Je la regardais, interloquée. J'étais tellement concentrée sur ma petite personne qu'à aucun moment je ne m'étais demandée ce qu'elle, elle pouvait ressentir. Je m'étais enfui comme une voleuse alors que ma meilleure amie venait de perdre son frère. Et pourtant, elle avait trouvé la force de venir me prévenir de cette nouvelle.

Je me précipitais vers elle pour la serrer dans mes bras.

— Je suis désolée Syrae ... Je ne t'ai même pas demandé comment toi tu allais ... J'ai disparu sans laisser de traces et sans vouloir voir personne alors que tu avais autant besoin de soutien. Arriveras-tu à me pardonner ?

Elle renifla et se moucha.

— Il n'y a rien à pardonner Ellie ... Moi j'avais Klearn qui était là pour moi, ainsi que tous mes amis de l'Académie. Tu aurais pu avoir Oregon, Selana et moi pour te soutenir, mais je ne t'en veux pas d'avoir fui. Je n'imagine même pas si demain j'étais amenée à perdre Klearn.

Elle posa une main protectrice sur son ventre. J'ouvris de grands yeux.

— Syrae ... Ne me dis pas que ...

Voyant le geste spontané qu'elle avait eu, elle baissa les yeux et rougit, gênée.

— Et bien oui, je suis enceinte. Mais ne dis rien s'il te plait. Tu es la seule à être au courant avec le papa. Nous nous sommes mariés dans le secret, pour l'instant.

Je restais bouche bée avant de lui faire un nouveau câlin, mais de joie cette fois-ci.

— Félicitation ! Tu mérites tout ce bonheur ! Par contre je risque de plomber l'ambiance, mais tes parents ?

Elle pinça les lèvres, contrariée.

— Je ne compte pas leur dire de sitôt. Sinon j'ai peur de ce qu'il peut arriver. Ils pourraient se servir de nous pour tenter d'asservir l'Académie à la royauté, avec les dommages qu'ils pourraient causer. Klearn est prêt à renoncer à son titre pour moi, mais il n'a pas de successeur. Et malheureusement, je ne peux plus renoncer au mien ...

— Mais Syrae, tu ne pourras rester cloîtrée avec ton enfant à l'Académie. Il faudra bien qu'ils l'apprennent.

— Le plus tard possible.

Son ton était définitif et sans appel.

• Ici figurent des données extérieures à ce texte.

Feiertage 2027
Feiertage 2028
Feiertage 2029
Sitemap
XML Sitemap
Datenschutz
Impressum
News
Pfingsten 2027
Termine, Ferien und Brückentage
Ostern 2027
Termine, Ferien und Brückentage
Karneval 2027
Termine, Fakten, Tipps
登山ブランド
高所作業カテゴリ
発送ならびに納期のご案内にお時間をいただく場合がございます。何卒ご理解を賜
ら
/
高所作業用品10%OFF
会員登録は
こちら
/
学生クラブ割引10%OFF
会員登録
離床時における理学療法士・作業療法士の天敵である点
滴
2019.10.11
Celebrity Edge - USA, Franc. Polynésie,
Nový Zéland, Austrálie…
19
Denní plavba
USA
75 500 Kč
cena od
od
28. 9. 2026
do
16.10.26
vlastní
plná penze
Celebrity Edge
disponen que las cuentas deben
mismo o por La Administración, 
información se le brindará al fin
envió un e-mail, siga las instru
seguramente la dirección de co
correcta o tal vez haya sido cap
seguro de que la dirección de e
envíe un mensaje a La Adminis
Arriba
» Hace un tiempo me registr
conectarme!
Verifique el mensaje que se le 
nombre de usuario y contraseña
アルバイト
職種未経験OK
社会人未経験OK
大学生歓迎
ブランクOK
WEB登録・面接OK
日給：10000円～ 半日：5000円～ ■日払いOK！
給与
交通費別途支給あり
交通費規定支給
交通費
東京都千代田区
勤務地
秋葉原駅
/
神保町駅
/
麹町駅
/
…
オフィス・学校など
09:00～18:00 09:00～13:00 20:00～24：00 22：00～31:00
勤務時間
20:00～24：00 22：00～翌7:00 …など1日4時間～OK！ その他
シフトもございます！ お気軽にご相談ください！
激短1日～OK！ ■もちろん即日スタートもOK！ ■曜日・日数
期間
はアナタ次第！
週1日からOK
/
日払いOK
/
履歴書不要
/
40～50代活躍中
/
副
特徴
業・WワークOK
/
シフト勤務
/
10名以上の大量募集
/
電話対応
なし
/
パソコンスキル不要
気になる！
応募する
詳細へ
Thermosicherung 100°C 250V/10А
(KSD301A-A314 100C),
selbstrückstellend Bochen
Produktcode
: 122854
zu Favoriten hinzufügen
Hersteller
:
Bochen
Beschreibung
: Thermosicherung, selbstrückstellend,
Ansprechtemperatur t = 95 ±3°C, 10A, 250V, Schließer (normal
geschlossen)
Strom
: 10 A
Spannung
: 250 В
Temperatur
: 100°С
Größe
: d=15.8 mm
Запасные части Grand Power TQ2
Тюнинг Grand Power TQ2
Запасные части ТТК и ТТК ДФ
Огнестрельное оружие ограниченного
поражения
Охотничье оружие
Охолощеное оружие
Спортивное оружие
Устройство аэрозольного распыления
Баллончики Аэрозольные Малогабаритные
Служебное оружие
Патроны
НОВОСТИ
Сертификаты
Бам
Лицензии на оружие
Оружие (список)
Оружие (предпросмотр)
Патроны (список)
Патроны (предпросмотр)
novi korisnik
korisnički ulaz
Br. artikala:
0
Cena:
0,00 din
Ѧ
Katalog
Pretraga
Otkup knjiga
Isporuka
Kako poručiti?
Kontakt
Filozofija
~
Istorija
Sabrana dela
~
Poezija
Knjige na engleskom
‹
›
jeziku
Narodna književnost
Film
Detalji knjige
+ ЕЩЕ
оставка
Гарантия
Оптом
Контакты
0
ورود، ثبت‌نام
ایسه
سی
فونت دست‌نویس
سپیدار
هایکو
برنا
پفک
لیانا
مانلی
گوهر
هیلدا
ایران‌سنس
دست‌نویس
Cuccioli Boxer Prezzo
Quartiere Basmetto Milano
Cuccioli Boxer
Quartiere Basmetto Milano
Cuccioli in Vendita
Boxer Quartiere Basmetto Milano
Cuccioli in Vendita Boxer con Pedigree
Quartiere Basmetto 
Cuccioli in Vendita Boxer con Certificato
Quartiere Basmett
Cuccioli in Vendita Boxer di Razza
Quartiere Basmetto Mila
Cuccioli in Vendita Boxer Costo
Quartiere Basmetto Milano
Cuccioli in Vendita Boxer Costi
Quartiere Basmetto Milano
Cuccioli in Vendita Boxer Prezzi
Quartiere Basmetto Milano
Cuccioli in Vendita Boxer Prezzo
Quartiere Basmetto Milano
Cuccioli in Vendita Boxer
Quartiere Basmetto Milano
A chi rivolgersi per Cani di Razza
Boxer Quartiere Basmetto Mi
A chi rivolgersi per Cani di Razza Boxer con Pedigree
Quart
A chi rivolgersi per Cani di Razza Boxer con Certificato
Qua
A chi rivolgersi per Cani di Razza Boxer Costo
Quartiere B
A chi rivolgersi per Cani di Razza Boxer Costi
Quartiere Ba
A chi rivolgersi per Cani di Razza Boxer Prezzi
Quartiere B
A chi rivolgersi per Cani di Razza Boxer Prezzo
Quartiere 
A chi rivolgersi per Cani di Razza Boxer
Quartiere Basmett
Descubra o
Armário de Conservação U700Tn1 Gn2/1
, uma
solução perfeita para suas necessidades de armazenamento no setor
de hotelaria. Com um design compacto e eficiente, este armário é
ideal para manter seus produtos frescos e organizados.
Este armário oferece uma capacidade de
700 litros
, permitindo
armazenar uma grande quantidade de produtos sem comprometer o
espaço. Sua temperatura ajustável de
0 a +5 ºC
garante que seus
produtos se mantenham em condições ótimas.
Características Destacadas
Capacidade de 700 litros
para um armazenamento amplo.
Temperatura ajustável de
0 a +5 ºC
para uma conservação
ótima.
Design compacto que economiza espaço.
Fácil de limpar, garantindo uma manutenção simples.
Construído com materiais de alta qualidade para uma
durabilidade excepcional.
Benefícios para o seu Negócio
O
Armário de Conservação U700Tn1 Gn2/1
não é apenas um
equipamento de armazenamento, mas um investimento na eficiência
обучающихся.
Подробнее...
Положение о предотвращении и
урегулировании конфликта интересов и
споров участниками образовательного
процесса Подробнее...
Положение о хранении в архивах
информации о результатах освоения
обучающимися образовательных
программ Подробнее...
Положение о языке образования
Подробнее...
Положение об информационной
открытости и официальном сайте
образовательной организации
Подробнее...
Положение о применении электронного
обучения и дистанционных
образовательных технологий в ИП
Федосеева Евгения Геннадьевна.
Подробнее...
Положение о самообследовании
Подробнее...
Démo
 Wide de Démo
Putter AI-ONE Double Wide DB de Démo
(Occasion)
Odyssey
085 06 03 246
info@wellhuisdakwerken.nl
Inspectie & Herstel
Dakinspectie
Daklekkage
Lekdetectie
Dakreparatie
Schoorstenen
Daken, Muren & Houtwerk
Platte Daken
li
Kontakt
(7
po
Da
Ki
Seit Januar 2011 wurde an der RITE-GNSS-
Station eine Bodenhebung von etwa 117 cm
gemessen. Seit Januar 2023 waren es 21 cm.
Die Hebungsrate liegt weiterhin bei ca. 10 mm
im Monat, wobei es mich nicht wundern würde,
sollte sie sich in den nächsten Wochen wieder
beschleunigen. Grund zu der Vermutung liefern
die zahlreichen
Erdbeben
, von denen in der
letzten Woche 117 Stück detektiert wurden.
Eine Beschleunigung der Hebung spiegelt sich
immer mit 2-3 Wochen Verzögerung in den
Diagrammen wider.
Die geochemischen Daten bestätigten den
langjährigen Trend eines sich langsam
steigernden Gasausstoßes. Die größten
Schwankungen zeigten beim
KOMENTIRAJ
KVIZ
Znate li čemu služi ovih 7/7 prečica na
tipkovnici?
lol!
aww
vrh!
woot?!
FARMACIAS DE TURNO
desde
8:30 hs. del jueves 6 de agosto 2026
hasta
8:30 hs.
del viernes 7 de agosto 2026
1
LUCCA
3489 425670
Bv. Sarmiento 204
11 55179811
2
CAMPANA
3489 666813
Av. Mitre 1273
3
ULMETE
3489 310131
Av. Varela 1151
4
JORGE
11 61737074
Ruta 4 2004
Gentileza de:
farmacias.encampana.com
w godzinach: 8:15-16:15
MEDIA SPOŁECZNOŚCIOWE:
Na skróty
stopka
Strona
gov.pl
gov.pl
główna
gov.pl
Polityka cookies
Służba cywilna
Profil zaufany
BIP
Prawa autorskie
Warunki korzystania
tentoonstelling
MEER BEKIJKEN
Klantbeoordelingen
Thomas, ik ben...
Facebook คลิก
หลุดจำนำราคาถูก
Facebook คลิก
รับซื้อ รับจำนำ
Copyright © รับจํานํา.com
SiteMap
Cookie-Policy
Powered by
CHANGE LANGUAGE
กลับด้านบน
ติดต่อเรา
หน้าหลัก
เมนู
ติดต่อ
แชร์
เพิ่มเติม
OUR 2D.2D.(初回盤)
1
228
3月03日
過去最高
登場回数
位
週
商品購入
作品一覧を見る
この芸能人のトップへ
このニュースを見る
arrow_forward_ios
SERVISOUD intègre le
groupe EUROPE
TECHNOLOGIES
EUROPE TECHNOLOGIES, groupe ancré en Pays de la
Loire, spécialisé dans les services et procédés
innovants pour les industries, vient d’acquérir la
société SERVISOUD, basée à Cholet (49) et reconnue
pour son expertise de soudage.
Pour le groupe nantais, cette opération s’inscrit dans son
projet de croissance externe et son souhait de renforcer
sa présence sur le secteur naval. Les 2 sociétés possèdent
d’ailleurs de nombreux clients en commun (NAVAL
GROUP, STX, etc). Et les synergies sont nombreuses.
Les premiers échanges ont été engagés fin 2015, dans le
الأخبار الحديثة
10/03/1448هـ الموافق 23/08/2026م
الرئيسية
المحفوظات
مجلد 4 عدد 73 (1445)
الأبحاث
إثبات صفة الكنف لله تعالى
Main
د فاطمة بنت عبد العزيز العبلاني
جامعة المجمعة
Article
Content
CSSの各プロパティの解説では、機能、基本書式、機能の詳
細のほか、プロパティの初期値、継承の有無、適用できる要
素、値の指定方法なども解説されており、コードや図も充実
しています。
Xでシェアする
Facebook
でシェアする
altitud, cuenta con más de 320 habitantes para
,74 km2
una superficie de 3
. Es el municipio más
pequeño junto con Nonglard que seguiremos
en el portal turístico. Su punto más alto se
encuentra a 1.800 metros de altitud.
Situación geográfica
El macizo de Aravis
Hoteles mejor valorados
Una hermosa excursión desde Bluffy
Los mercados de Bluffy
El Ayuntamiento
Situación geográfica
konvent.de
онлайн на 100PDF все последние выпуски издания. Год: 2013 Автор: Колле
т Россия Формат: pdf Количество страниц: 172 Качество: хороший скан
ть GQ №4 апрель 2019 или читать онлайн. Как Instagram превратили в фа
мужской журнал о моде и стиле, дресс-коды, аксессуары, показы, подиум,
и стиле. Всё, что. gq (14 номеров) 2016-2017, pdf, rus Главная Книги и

Je ne pouvais que la soutenir dans sa décision.

— Tu as besoin de te reposer avant de partir ?

— Je sens que tu as besoin de te mettre en chasse. Tant que nous ne galopons pas toute la nuit, ça devrait aller.

Je la regardais, dubitative, mais elle seule savait comment son corps réagissait. J'espérais juste qu'elle saurait m'arrêter à temps car quand il s'agissait de mon amour, j'étais loin d'être raisonnable.